In terms of events, I agree you don't want anything people have to pay to participate in. At my work we've done a variety of things, some more cringey than others, some more successful than others. In terms of big 'group' things quizzes are a bit dull but always go down well (we have a 'winner hosts/quiz masters the next one' system), we've done a pretty embarrassing 'fancy dress party' (rules were you could only construct your fancy dress from materials already in your house, no spending money), a 'show off your pet' party (after one too many pet interruptions on zoom!), that one was fun, and a 'talent competition' where people showed off the various creative/crafty things they'd been doing in lockdown - didn't have to be a 'performance' as such, lots of people showed off their sewing/crochet/pics of their baking, and those people without a talent formed the audience/judges (thankfully, I'd have died if made to actually participate). As an introvert myself I have to say these big events suit the extroverts more, so we also do smaller, lower key things like small team 'tea party' gatherings where we just casually chat for 15 mins much as we would do in the staffroom at work, and also do 'coffee roulette' where we are paired up one on one with someone we don't know well to have again an informal/low key zoom chat over coffee. These are nice to keep up social connections and feel you still have more of a relationship. We have a team work whatsapp chat group which TBH gets a bit overwhelming at times so I tend to mute but is good for people to post silly memes, jokes, pics of their kids/pets/hobbies, gripes about lockdown etc and keeps that stuff out of email inboxes/serious meetings while giving people permission to also chat and have fun with their colleagues on occasion...
@maxelly - what an incredibly helpful post.
Some great ideas and excellent explanations.
We are a small company - culture is evolving.

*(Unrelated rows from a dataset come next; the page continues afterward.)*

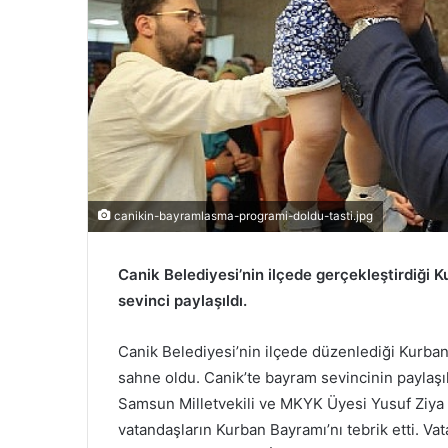
canikin-bayramlasma-programi-doldu-tasti.jpg
Canik Belediyesi’nin ilçede gerçekleştirdiğ
sevinci paylaşıldı.
Canik Belediyesi’nin ilçede düzenlediği Kurb
sahne oldu. Canik’te bayram sevincinin paylaşı
Samsun Milletvekili ve MKYK Üyesi Yusuf Ziya 
vatandaşların Kurban Bayramı’nı tebrik etti. Va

We like to keep the structure flat, we ask everyone’s opinions when we can, we encourage challenge at any level, humour is important, a bit of friendly banter - jokes are welcome, bonding events - we always have a chat before a team meeting - dogs appear as do kids, interior design, gardens - any topic really - not sport very often thankfully! we also go a virtual pub about once a month. I’ve seen some companies play boardroom bingo equivalent - tailored to lockdown with prizes throughout the day or a quiz in the evening - or setting logic puzzles for each other! Team events normally in summer and winter - usually involve eating and drinking.
@maxelly I so appreciate you taking the time to give me such amazing feedback. You have given me some wonderful ideas and some simple first steps.
I appreciate everyone's comments, its been very enlightening to see how other companies work, and indeed to see what people dislike. I'm an introvert also, so I share a lot of these opinions!